29.11.2005

Erwin Leuthe: „Ich trete nicht mehr an“

SPD-Bürgermeisterkandidat zieht Konsquenzen aus schlechtem Wahlergebnis – Wahlempfehlung für Höfer – Scharfe Kritik an Rosenberger

Leuthe erhielt im ersten Wahlgang nur 7,04 Prozent der Stimmen.
Von Carsten Blaue

Schriesheim. Er sei enttäuscht von seinem Wahlergebnis von gerade mal 7,04 Prozent, akzeptiere aber als Demokrat das Votum der Wähler. „Und es ist klar, dass ich daraus meine Konsequenzen ziehe“. Wieslochs Baubürgermeister Erwin Leuthe, angetreten als Kandidat der SPD, kündigte gestern an, dass er seine Bewerbung für die Bürgermeisterwahl zurückzieht. „Ich trete nicht mehr an“, sagte er. Und rief seine Wähler dazu auf, bei der Neuwahl am 18. Dezember für Hansjörg Höfer zu stimmen. Dabei legte Leuthe Wert auf die Feststellung, dass er dabei nur im eigenen Namen und nicht für die SPD spreche. Schriesheims Sozialdemokraten werden sich heute in einer Vorstandssitzung mit dem Wahlergebnis befassen. Danach werde man sich endgültig äußern, so SPD-Ortschefin Irmgard Mohr, die sich am Wahlabend bereits für eine Unterstützung Höfers ausgesprochen hatte. „Aber das war meine Privatmeinung“.

Höfer sei ihm programmatisch am nächsten, sagte Leuthe. Außerdem habe er Höfer im Wahlkampf auch menschlich am sympathischten empfunden. Zu den Gründen für sein schlechtes Abschneiden sagte Leuthe: „Die Stimmung in den letzten zwei, drei Wochen bewegte sich in die Richtung, dass entweder ein Auswärtig-Konservativer oder ein Einheimisch-Progressiver gewählt wird. Und durch dieses Raster bin ich dann leider durchgefallen. Das bedauere ich sehr“, so Leuthe, der sich auch gestern sicher war: „Ich wäre ein guter Bürgermeister für Schriesheim gewesen.“ Er habe nicht das volle Wählerpotenzial der SPD ausschöpfen können, „da Höfer das hat, was die Wähler an mir vermisst haben“, so Leuthe zum Heimvorteil. Dass die Schriesheimer einen Bürgermeister aus ihren Reihen wollen, machte er zudem daran fest, dass auch Rosenberger das Potenzial des bürgerlichen Lagers nicht ganz für sich verbuchen konnte: „Ihm fehlen insgesamt doch wohl 13 Prozent des gesamten bürgerlichen Blocks“, so Leuthe.

Den Mannheimer Bezirksbürgerdienstleiter könne er nicht „ruhigen Gewissens“ empfehlen. Für Leuthe grenzte Rosenbergers Darstellung der eigenen Verwaltungskompetenz „fast schon an Hochstapelei“: Rosenbergers fachlicher Einflussbereich bewege sich in Mannheim vergleichsweise im Rahmen dessen, „was die 1,5 Verwaltungsstellen in Altenbach sind“, nur eben hochgerechnet auf die Einwohnerzahl der drei Stadtteile, in denen Rosenberger die Bürgerdienste leite.
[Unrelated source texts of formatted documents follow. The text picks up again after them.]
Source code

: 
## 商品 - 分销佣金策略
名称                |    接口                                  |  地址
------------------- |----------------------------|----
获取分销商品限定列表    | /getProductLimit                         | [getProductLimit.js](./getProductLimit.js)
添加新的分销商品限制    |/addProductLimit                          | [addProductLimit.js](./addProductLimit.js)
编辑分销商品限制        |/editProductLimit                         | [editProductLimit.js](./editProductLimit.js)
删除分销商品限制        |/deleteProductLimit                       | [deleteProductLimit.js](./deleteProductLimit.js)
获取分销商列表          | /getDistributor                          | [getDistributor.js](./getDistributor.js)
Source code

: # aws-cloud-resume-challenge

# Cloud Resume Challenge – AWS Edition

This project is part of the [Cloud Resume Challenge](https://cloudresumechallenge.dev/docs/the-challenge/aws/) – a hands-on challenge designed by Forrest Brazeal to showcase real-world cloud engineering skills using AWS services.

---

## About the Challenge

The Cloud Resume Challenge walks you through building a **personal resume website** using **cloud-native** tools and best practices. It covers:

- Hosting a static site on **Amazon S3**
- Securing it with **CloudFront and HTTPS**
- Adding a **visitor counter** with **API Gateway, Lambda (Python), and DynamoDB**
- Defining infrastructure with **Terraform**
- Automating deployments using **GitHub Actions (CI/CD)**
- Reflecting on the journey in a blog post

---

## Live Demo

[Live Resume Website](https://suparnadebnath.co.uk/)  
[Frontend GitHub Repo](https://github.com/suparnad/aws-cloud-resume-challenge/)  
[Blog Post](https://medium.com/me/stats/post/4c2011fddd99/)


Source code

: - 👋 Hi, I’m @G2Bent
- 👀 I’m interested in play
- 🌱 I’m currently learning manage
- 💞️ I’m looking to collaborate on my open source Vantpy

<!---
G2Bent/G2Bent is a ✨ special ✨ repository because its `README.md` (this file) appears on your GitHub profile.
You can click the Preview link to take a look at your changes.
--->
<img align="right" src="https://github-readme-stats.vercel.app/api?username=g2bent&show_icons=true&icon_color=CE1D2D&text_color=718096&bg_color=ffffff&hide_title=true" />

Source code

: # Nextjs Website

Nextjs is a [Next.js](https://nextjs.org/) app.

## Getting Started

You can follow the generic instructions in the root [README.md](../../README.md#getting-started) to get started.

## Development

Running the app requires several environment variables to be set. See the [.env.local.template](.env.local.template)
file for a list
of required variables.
Auch spreche nicht für Rosenbergers Verwaltungserfahrung, dass er bei seiner Auftaktveranstaltung in der Weinscheuer Majer einen Getränke-Nachlass von 50 Cent gewährt habe, so Leuthe: „Das ist eigentlich Wählerbestechung, und ich wundere mich, wie ihm so ein Lapsus passieren konnte.“

Leuthe sagte, er habe im Wahlkampf „viele gute persönliche Kontakte gehabt“. Auch seien Freundschaften entstanden, die über den Wahlkampf hinaus Bestand haben werden. So will er seine Kontakte zu Schriesheim auch nicht abbrechen: „Ich werde bei Festen öfter mal wieder auftauchen“.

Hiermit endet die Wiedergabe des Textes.